● **PROVIDED TEXT**
=== Begin Enclosure ===

I mostly agree with you; I think at some point the fandom saturation is so much that the characters become like kinderblocks. You can rearrange them and they still vaguely look like they did before, and that seems to be enough for most people. They are composed mostly of fanon and magazine shoots.

Occasionally, though, an author will really work to find the allegories between the story of the fandom's world and a different setting, and those modern!AUs (albeit few and far between) are a joy to read. Thought has actually been put into them. For example, I read a Hobbit modern!AU recently where Erebor was an Eastern European city-state that had retained its sovereignty, and the state had gone through a coup d'etat, which had resulted in the many deaths in the Durin family. Bilbo comes into play, and while it does occasionally bow to the whole Princess Diaries-romance novel soppiness, it was remarkably well conceived, because it wasn't "hey these people are pretty I bet Bilbo would look cute in glasses" nor was it "and then Bilbo becomes the QUEEN." It was really an account of what would have happened to a city-state like Erebor if it operated in the 21st century, with the modern "eh" towards monarchies.

=== End Enclosure ===

● **DATASET SECTION**
=== Begin Enclosure ===

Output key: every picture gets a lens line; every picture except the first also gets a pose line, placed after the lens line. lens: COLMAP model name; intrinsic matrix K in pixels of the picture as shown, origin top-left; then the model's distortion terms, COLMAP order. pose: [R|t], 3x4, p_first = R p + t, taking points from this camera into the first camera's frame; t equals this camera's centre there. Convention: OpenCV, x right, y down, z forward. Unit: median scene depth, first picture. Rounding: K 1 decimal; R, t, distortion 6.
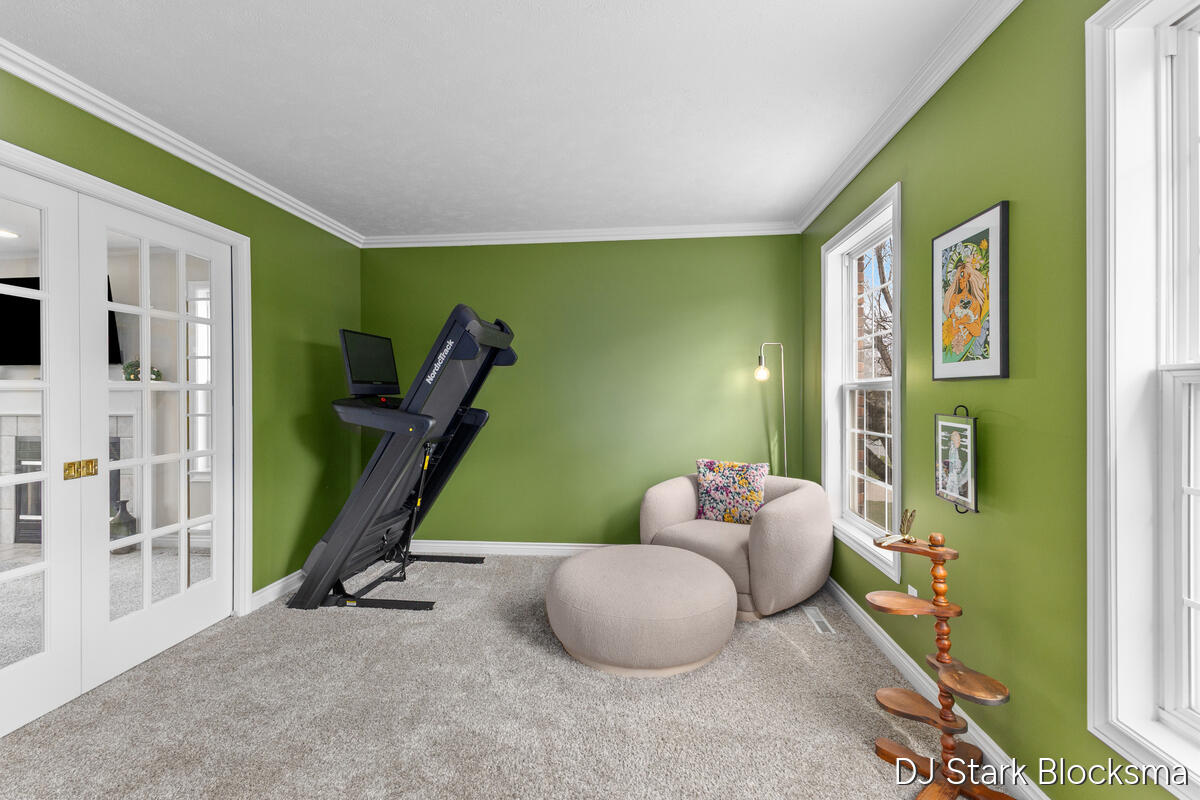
lens RADIAL K [[517.3, 0, 600.5], [0, 517.3, 396.6], [0, 0, 1]] dist [0.000927, -0.000021]
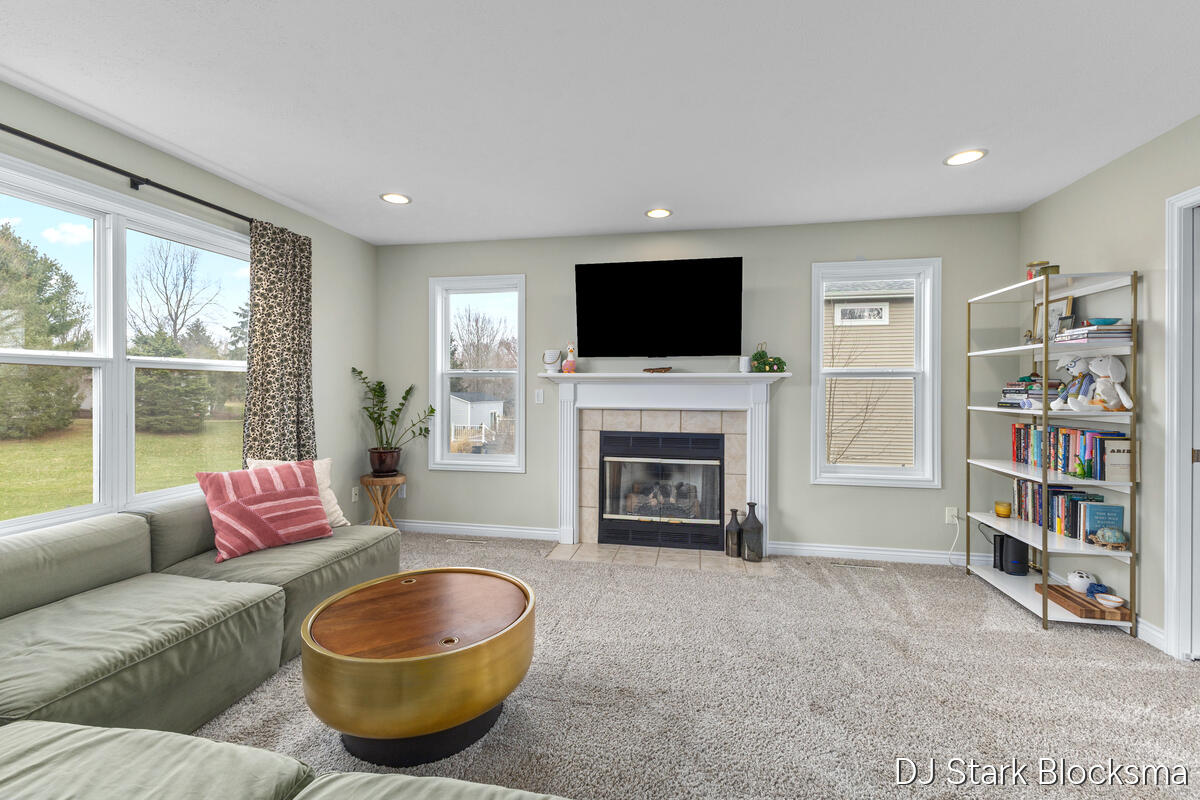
lens RADIAL K [[517.3, 0, 599.2], [0, 517.3, 398.0], [0, 0, 1]] dist [0.000927, -0.000021]
pose [[0.993493, 0.005538, -0.113761, -1.024266], [-0.002991, 0.999741, 0.022546, -0.004608], [0.113857, -0.022059, 0.993252, 0.064547]]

=== End Enclosure ===

● **TASKS TO PERFORM**
A. In the comment on fandom, why does the writer call the Hobbit modern!AU remarkably well conceived? Answer in one to three sentences.
B. Update the part of the comment on fandom that begins at the words "I mostly agree" and stops after "and magazine shoots.", with "building blocks" in place of "kinderblocks".
The material after the comment on fandom is separate from it.

● **WRITTEN ANSWERS**
A. It avoided both the "these people are pretty, I bet Bilbo would look cute in glasses" approach and the "Bilbo becomes the QUEEN" approach. Instead, it gave a real account of what would happen to a city-state like Erebor operating in the 21st century, with the modern "eh" toward monarchies.

B.
I mostly agree with you; I think at some point the fandom saturation is so much that the characters become like building blocks. You can rearrange them and they still vaguely look like they did before, and that seems to be enough for most people. They are composed mostly of fanon and magazine shoots.